If this Form is a post-effective amendment filed pursuant to Rule 462(c) under the Securities Act, check the following box and list the Securities Act registration statement number of the earlier effective registration statement for the same offering.  ¨

If this Form is a registration statement pursuant to General Instruction I.D. or a post-effective amendment thereto that shall become effective upon filing with the Commission pursuant to Rule 462(e) under the Securities Act, check the following box.  ¨

If this Form is a post-effective amendment to a registration statement filed pursuant to General Instruction I.D. filed to register additional securities or additional classes of securities pursuant to Rule 413(b) under the Securities Act, check the following box.  ¨

Indicate by check mark whether the registrant is a large accelerated filer, an accelerated filer, a non-accelerated filer, or a smaller reporting company. See the definitions of “large accelerated filer,” “accelerated filer” and “smaller reporting company” in Rule 12b-2 of the Exchange Act. (Check one):

 

Large accelerated filer   x    Accelerated filer   ¨
Non-accelerated filer   ¨    Smaller reporting company   ¨

 

 

 


EXPLANATORY NOTE

DEREGISTRATION OF SECURITIES

This post-effective amendment (the “Post-Effective Amendment”) relates to the Registration Statement No. 333-161770 filed on Form S-3 (the “Registration Statement”) by Axiall Corporation, a Delaware corporation formerly known as Georgia Gulf Corporation (“Axiall”), with the Securities and Exchange Commission on March 12, 2010, which registered 21,814,185 shares of common stock, par value $0.01 per share (“Common Stock”) of Axiall.

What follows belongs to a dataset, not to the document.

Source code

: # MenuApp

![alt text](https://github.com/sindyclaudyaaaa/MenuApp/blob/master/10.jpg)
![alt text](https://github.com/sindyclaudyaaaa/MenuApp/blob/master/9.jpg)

This Post-Effective Amendment is being filed to deregister all of the shares of Common Stock previously registered under the above Registration Statement on Form S-3 and remaining available thereunder.

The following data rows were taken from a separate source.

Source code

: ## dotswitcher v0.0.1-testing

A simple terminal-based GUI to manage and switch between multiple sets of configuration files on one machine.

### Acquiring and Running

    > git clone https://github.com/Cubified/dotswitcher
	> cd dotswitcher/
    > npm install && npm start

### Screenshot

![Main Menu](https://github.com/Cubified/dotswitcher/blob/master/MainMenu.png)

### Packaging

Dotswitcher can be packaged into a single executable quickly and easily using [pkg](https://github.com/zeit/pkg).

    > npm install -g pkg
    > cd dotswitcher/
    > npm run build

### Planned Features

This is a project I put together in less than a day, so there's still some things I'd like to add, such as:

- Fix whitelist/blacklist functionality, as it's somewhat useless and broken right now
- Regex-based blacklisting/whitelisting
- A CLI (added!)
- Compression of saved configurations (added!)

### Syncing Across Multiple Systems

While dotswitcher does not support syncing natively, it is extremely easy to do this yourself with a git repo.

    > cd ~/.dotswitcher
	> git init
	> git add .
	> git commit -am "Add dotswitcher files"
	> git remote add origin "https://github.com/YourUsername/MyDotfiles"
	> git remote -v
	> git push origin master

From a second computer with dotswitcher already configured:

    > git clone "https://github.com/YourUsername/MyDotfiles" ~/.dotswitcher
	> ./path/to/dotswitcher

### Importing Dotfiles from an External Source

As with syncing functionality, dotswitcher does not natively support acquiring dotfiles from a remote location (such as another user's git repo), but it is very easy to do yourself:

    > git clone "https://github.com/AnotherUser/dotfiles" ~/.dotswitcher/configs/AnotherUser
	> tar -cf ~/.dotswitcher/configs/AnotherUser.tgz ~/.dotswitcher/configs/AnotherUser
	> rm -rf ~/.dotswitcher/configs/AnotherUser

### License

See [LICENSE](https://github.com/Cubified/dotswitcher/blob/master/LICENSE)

On June 10, 2016, Axiall, Westlake Chemical Corporation, a Delaware corporation (“Westlake”), and Lagoon Merger Sub, Inc., a newly formed Delaware corporation that is a wholly-owned subsidiary of Westlake (“Merger Sub”) entered into an Agreement and Plan of Merger (the “Merger Agreement”). The Merger Agreement provides, among other things and subject to the terms and conditions set forth therein, for the merger of Merger Sub with and into Axiall (the “Merger”), with Axiall surviving the Merger as a wholly-owned subsidiary of Westlake.

On August 31, 2016, pursuant to the Merger Agreement, at the effective time of the Merger (the “Effective Time”), Merger Sub merged with and into Axiall, with Axiall surviving the Merger as a wholly-owned subsidiary of Westlake. At the Effective Time, all outstanding shares of Common Stock (excluding any shares held in treasury by Axiall or owned by Westlake or any of its wholly owned subsidiaries (which were cancelled) and any shares with respect to which appraisal rights were properly exercised and not withdrawn) were cancelled and converted into the right to receive $33.00 in cash, without interest.

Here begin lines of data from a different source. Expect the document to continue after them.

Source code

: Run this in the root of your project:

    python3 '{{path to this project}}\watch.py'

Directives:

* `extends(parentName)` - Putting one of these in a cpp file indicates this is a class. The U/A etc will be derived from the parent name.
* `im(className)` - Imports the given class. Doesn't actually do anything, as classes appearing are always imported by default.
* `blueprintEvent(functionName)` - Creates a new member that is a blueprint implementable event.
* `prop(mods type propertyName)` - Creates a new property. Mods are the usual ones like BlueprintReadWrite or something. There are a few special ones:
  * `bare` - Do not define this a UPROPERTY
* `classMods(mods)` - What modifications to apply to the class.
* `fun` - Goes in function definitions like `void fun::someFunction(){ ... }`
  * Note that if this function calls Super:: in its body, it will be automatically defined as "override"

Accordingly, Axiall hereby terminates the effectiveness of the Registration Statement and, by means of this Post-Effective Amendment, Axiall hereby removes from registration any of the securities registered under the Registration Statement that remain unsold under the Registration Statement, if any.

As no securities are being registered herein, the sole purpose of this filing being to terminate and deregister, the disclosure requirements for exhibits under Item 601 of Regulation S-K are inapplicable to this filing.


SIGNATURES

Pursuant to the requirements of the Securities Act of 1933, and Rule 478 thereunder, the undersigned registrant certifies that it has reasonable grounds to believe that it meets all of the requirements for filing on Form S-3 and has duly caused this Post-Effective Amendment No. 2 to the Registration Statement to be signed on its behalf by the undersigned, thereunto duly authorized, in the City of Houston, State of Texas, on August 31, 2016.

 

AXIALL CORPORATION
By:    /s/ Albert Chao
  Name:    Albert Chao
  Title:   President

Note: No other person is required to sign this Post-Effective Amendment to the Registration Statement in reliance upon Rule 478 under the Securities Act of 1933.